Collected data
..............................

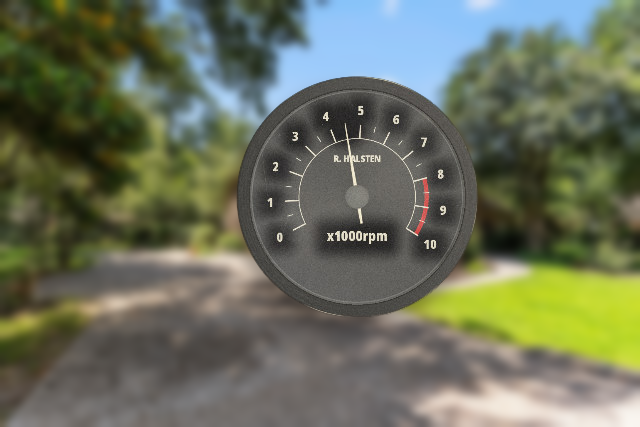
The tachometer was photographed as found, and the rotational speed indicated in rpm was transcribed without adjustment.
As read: 4500 rpm
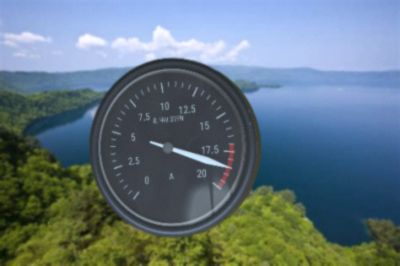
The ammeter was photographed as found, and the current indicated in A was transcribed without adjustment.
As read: 18.5 A
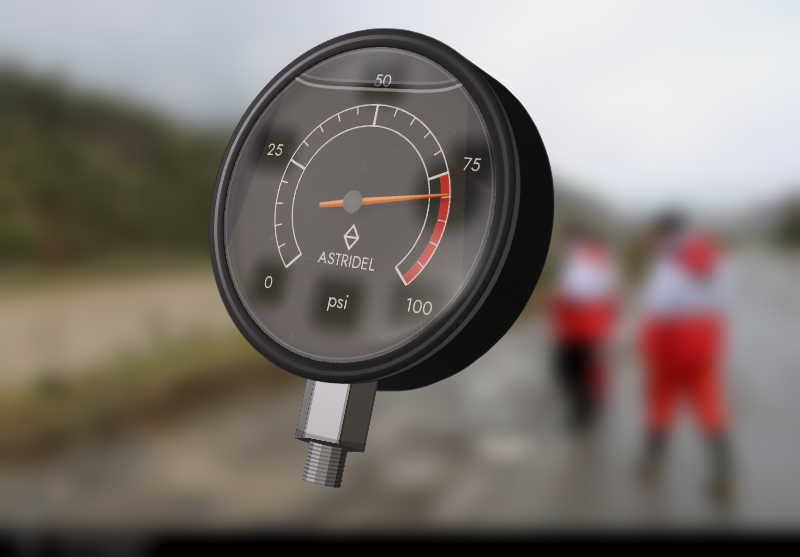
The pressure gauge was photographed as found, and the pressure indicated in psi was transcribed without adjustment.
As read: 80 psi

..............................

Work request -> Copy the rows from the line containing "The ammeter was" through the end of the collected data, changing "transcribed" to "recorded" and keeping everything else the same. Omit the pictures.

Answer section ->
The ammeter was photographed as found, and the current indicated in A was recorded without adjustment.
As read: 18.5 A
The pressure gauge was photographed as found, and the pressure indicated in psi was recorded without adjustment.
As read: 80 psi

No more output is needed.